Keep in mind that even if your data is in one AWS region, it'll still be stored in multiple different datacenters some distance apart. Just not on the other side of the US.
I just saw this and thought wow finally cheap mass storage. After reading the comments (and the Amazon Glacier web page) it's clear it's cheap archiving but not cheap retrieval.
Any desktop apps out there that will let you add folders for backup to Glacier and have them be automatically synced up to the cloud as they change? That would be quite useful.
Excellent! Is there any good open source client / backup application for this? I would start using it immediately. I'm currently using ridiculously expensive backup solution.
I wonder if Glacier support in Duplicity will be possible without large changes. AFAIK, duplicity also reads some state from the remote end to determine what to backup (Although it also keeps a local cache of this?). To use glacier, the protocol would have to completely write-only.
I'd guess it would use a hybrid approach, with recent backups on S3 (which duplicity already does) being shifted to glacier after a period of time. The FAQ indicates that Amazon plans to make this easy.
In case anyone is wondering it appears you can only upload from their APIs right now. I wonder if they intend to make it accessible through their web interface at any point?
With that said - Backblaze is optimized for working documents - and the default "exclusion" list makes it clear they don't want to be backing up your "wab~,vmc,vhd,vo1,vo2,vsv,vud,vmdk,vmsn,vmsd,hdd,vdi,vmwarevm,nvram,vmx,vmem,iso,dmg,sparseimage,sys,cab,exe,msi,dll,dl_,wim,ost,o,log,m4v" files. They also don't want to backup your /applications, /library, /etc, and so on locations.
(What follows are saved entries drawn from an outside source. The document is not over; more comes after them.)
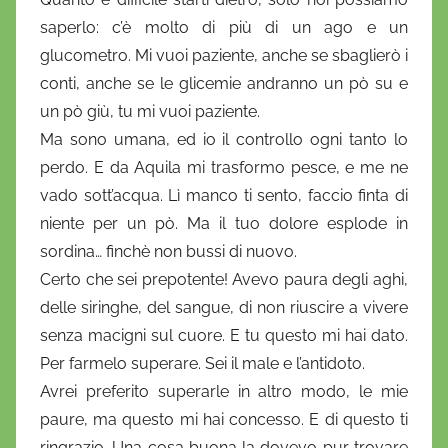
saperlo: c’è molto di più di un ago e un
glucometro. Mi vuoi paziente, anche se sbaglierò i
conti, anche se le glicemie andranno un pò su e
un pò giù, tu mi vuoi paziente.
Ma sono umana, ed io il controllo ogni tanto lo
perdo. E da Aquila mi trasformo pesce, e me ne
vado sott’acqua. Lì manco ti sento, faccio finta di
niente per un pò. Ma il tuo dolore esplode in
sordina… finchè non bussi di nuovo.
Certo che sei prepotente! Avevo paura degli aghi,
delle siringhe, del sangue, di non riuscire a vivere
senza macigni sul cuore. E tu questo mi hai dato.
Per farmelo superare. Sei il male e l’antidoto.
Avrei preferito superarle in altro modo, le mie
paure, ma questo mi hai concesso. E di questo ti
ringrazio. Una cosa buona la dovevo pur trovare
They also make it clear that backing up a NAS is not the target case for their service.
I can live with that - because, honestly, it's $4/month, and my goal is to keep my working files backed up. System Image backups, I've been using Super Duper to a $50 external hard drive.
Glacier + a product like http://www.haystacksoftware.com/arq/ means I get the benefit of both worlds - Amazon will be fine with me dropping my entire 256 Gigabyte Drive onto Glacier (total cost - $2.56/month) and I get the benefit of off site backup.
The world is about to get a whole lot simpler (and inexpensive) for backups.